To do: Copy each of the records exactly; leave nothing out.

[Dataset entries]
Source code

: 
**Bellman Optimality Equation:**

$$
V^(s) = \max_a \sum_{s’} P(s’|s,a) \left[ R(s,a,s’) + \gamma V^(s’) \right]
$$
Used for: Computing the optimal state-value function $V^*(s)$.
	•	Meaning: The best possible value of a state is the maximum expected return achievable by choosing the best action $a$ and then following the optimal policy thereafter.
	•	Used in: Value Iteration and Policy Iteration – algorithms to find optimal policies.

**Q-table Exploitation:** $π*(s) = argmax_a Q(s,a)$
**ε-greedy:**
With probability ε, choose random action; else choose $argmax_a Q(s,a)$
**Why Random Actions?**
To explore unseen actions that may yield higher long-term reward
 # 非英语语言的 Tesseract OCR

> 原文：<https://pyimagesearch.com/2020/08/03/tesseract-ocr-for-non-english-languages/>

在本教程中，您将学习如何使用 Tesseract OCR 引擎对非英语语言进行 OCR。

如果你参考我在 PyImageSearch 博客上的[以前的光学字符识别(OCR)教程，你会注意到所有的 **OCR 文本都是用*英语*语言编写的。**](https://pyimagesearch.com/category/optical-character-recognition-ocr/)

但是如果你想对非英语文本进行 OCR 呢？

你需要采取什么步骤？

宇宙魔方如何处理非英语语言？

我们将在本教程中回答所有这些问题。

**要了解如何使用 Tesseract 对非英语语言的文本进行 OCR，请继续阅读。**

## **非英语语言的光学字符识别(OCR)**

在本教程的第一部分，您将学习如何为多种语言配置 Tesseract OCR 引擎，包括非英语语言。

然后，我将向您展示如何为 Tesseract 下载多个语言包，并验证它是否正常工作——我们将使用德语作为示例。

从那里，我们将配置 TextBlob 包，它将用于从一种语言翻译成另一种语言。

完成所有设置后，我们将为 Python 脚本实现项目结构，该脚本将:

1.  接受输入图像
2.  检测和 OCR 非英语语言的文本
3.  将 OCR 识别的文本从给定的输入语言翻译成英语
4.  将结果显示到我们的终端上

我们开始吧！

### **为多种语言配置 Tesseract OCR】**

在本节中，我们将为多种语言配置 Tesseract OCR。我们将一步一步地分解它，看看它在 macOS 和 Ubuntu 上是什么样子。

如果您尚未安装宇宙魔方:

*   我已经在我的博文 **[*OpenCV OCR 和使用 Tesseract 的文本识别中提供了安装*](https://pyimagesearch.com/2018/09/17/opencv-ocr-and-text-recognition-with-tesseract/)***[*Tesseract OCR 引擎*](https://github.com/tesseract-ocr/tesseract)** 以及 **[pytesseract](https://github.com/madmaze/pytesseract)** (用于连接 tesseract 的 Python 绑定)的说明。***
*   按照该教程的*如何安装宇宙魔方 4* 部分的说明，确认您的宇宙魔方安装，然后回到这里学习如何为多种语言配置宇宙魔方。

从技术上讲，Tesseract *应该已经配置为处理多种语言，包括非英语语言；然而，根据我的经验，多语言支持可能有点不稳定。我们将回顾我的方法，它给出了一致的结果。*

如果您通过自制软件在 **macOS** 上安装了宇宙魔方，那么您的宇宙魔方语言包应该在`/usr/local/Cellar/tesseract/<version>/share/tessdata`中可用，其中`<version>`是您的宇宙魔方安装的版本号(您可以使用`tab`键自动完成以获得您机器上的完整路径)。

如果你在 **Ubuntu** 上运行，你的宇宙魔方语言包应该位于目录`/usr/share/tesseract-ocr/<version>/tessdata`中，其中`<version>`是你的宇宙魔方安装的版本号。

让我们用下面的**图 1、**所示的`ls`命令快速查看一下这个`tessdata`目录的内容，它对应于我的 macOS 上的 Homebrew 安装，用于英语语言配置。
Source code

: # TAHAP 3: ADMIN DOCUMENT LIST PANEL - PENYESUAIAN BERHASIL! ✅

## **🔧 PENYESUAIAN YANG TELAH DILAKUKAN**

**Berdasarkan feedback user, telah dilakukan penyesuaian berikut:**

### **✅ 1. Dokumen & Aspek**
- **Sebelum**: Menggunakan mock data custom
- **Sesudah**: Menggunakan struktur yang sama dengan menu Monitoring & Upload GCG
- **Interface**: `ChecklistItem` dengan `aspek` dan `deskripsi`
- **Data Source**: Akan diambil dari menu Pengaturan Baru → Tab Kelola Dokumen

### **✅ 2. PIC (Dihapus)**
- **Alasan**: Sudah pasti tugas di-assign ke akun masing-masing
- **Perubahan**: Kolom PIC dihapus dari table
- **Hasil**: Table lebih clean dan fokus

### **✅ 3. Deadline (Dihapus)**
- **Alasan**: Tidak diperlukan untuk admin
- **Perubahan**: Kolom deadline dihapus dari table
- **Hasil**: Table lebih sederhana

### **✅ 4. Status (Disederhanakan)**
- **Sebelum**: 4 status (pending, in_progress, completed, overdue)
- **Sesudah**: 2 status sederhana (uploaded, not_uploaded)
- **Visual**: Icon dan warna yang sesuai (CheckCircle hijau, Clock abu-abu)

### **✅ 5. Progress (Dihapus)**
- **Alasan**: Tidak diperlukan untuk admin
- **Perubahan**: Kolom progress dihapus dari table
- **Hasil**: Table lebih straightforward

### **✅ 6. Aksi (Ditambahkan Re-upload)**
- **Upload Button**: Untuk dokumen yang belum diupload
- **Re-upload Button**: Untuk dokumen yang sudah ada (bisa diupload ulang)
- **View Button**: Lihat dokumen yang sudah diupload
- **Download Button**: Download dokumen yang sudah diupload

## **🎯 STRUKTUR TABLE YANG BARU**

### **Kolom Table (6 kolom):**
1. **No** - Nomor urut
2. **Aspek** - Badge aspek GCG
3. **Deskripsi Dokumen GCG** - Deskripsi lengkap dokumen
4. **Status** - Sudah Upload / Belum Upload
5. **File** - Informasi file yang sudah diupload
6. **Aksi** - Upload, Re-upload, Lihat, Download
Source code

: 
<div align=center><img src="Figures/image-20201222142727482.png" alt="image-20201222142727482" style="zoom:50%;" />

Task answer:
Source code

: 
**Bellman Optimality Equation:**

$$
V^(s) = \max_a \sum_{s’} P(s’|s,a) \left[ R(s,a,s’) + \gamma V^(s’) \right]
$$
Used for: Computing the optimal state-value function $V^*(s)$.
	•	Meaning: The best possible value of a state is the maximum expected return achievable by choosing the best action $a$ and then following the optimal policy thereafter.
	•	Used in: Value Iteration and Policy Iteration – algorithms to find optimal policies.

**Q-table Exploitation:** $π*(s) = argmax_a Q(s,a)$
**ε-greedy:**
With probability ε, choose random action; else choose $argmax_a Q(s,a)$
**Why Random Actions?**
To explore unseen actions that may yield higher long-term reward
 # 非英语语言的 Tesseract OCR

> 原文：<https://pyimagesearch.com/2020/08/03/tesseract-ocr-for-non-english-languages/>

在本教程中，您将学习如何使用 Tesseract OCR 引擎对非英语语言进行 OCR。

如果你参考我在 PyImageSearch 博客上的[以前的光学字符识别(OCR)教程，你会注意到所有的 **OCR 文本都是用*英语*语言编写的。**](https://pyimagesearch.com/category/optical-character-recognition-ocr/)

但是如果你想对非英语文本进行 OCR 呢？

你需要采取什么步骤？

宇宙魔方如何处理非英语语言？

我们将在本教程中回答所有这些问题。

**要了解如何使用 Tesseract 对非英语语言的文本进行 OCR，请继续阅读。**

## **非英语语言的光学字符识别(OCR)**

在本教程的第一部分，您将学习如何为多种语言配置 Tesseract OCR 引擎，包括非英语语言。

然后，我将向您展示如何为 Tesseract 下载多个语言包，并验证它是否正常工作——我们将使用德语作为示例。

从那里，我们将配置 TextBlob 包，它将用于从一种语言翻译成另一种语言。

完成所有设置后，我们将为 Python 脚本实现项目结构，该脚本将:

1.  接受输入图像
2.  检测和 OCR 非英语语言的文本
3.  将 OCR 识别的文本从给定的输入语言翻译成英语
4.  将结果显示到我们的终端上

我们开始吧！

### **为多种语言配置 Tesseract OCR】**

在本节中，我们将为多种语言配置 Tesseract OCR。我们将一步一步地分解它，看看它在 macOS 和 Ubuntu 上是什么样子。

如果您尚未安装宇宙魔方:

*   我已经在我的博文 **[*OpenCV OCR 和使用 Tesseract 的文本识别中提供了安装*](https://pyimagesearch.com/2018/09/17/opencv-ocr-and-text-recognition-with-tesseract/)***[*Tesseract OCR 引擎*](https://github.com/tesseract-ocr/tesseract)** 以及 **[pytesseract](https://github.com/madmaze/pytesseract)** (用于连接 tesseract 的 Python 绑定)的说明。***
*   按照该教程的*如何安装宇宙魔方 4* 部分的说明，确认您的宇宙魔方安装，然后回到这里学习如何为多种语言配置宇宙魔方。

从技术上讲，Tesseract *应该已经配置为处理多种语言，包括非英语语言；然而，根据我的经验，多语言支持可能有点不稳定。我们将回顾我的方法，它给出了一致的结果。*

如果您通过自制软件在 **macOS** 上安装了宇宙魔方，那么您的宇宙魔方语言包应该在`/usr/local/Cellar/tesseract/<version>/share/tessdata`中可用，其中`<version>`是您的宇宙魔方安装的版本号(您可以使用`tab`键自动完成以获得您机器上的完整路径)。

如果你在 **Ubuntu** 上运行，你的宇宙魔方语言包应该位于目录`/usr/share/tesseract-ocr/<version>/tessdata`中，其中`<version>`是你的宇宙魔方安装的版本号。

让我们用下面的**图 1、**所示的`ls`命令快速查看一下这个`tessdata`目录的内容，它对应于我的 macOS 上的 Homebrew 安装，用于英语语言配置。
Source code

: # TAHAP 3: ADMIN DOCUMENT LIST PANEL - PENYESUAIAN BERHASIL! ✅

## **🔧 PENYESUAIAN YANG TELAH DILAKUKAN**

**Berdasarkan feedback user, telah dilakukan penyesuaian berikut:**

### **✅ 1. Dokumen & Aspek**
- **Sebelum**: Menggunakan mock data custom
- **Sesudah**: Menggunakan struktur yang sama dengan menu Monitoring & Upload GCG
- **Interface**: `ChecklistItem` dengan `aspek` dan `deskripsi`
- **Data Source**: Akan diambil dari menu Pengaturan Baru → Tab Kelola Dokumen

### **✅ 2. PIC (Dihapus)**
- **Alasan**: Sudah pasti tugas di-assign ke akun masing-masing
- **Perubahan**: Kolom PIC dihapus dari table
- **Hasil**: Table lebih clean dan fokus

### **✅ 3. Deadline (Dihapus)**
- **Alasan**: Tidak diperlukan untuk admin
- **Perubahan**: Kolom deadline dihapus dari table
- **Hasil**: Table lebih sederhana

### **✅ 4. Status (Disederhanakan)**
- **Sebelum**: 4 status (pending, in_progress, completed, overdue)
- **Sesudah**: 2 status sederhana (uploaded, not_uploaded)
- **Visual**: Icon dan warna yang sesuai (CheckCircle hijau, Clock abu-abu)

### **✅ 5. Progress (Dihapus)**
- **Alasan**: Tidak diperlukan untuk admin
- **Perubahan**: Kolom progress dihapus dari table
- **Hasil**: Table lebih straightforward

### **✅ 6. Aksi (Ditambahkan Re-upload)**
- **Upload Button**: Untuk dokumen yang belum diupload
- **Re-upload Button**: Untuk dokumen yang sudah ada (bisa diupload ulang)
- **View Button**: Lihat dokumen yang sudah diupload
- **Download Button**: Download dokumen yang sudah diupload

## **🎯 STRUKTUR TABLE YANG BARU**

### **Kolom Table (6 kolom):**
1. **No** - Nomor urut
2. **Aspek** - Badge aspek GCG
3. **Deskripsi Dokumen GCG** - Deskripsi lengkap dokumen
4. **Status** - Sudah Upload / Belum Upload
5. **File** - Informasi file yang sudah diupload
6. **Aksi** - Upload, Re-upload, Lihat, Download
Source code

: 
<div align=center><img src="Figures/image-20201222142727482.png" alt="image-20201222142727482" style="zoom:50%;" />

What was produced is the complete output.